Yamaha is moving away from iPhone-only docks to embrace wider user base.
In addition to its Series III Aventage range, Yamaha has released a range of audio devices, including portable speakers and micro-systems, that feature Bluetooth connectivity for the first time in the company's line-up.
The company stated that it had chosen to add Bluetooth connectivity options, because of its simplicity and solid data compression for streaming music. Yamaha has also produced an app, DTA Controller, which uses Bluetooth rather than requiring a Wi-Fi connection to control devices.

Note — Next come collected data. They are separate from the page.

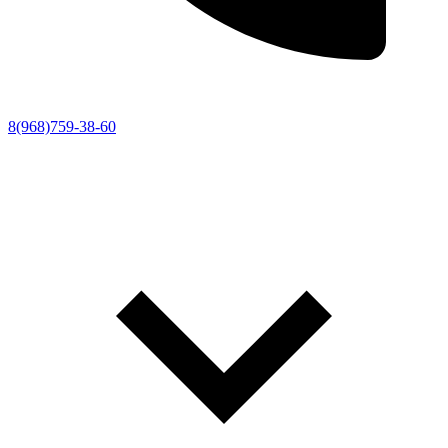
8(968)759-38-60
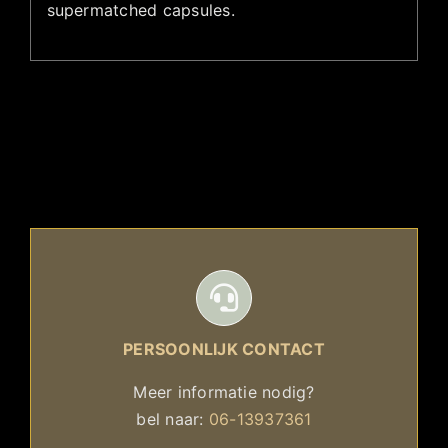
supermatched capsules.
PERSOONLIJK CONTACT
Meer informatie nodig?
bel naar:
06-13937361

Bluetooth has been added to a number of Yamaha audio products as well, that still feature an iPhone/iPod dock, such as the ISX-B820 or the TSX-B232. However, the update to the PDX-11 portable dock — the PDX-B11 — does away with a physical dock altogether, relying solely on Bluetooth.
Yamaha product manager Wes Fischer said that while the uncertainty around Apple possibly updating its 30-pin connector may have been a motivating factor in the introduction of Bluetooth, the company was equally interested in broadening its appeal to all consumers, including Android users.
Bluetooth has been criticised in some audiophile circles for its compression, with people complaining that it has limited dynamic range. Proponents of the technology, however, maintain that the current Bluetooth audio quality is a vast improvement over earlier incarnations and that, certainly in the realm of portable docks, only the keenest of ears could notice any genuine degradation.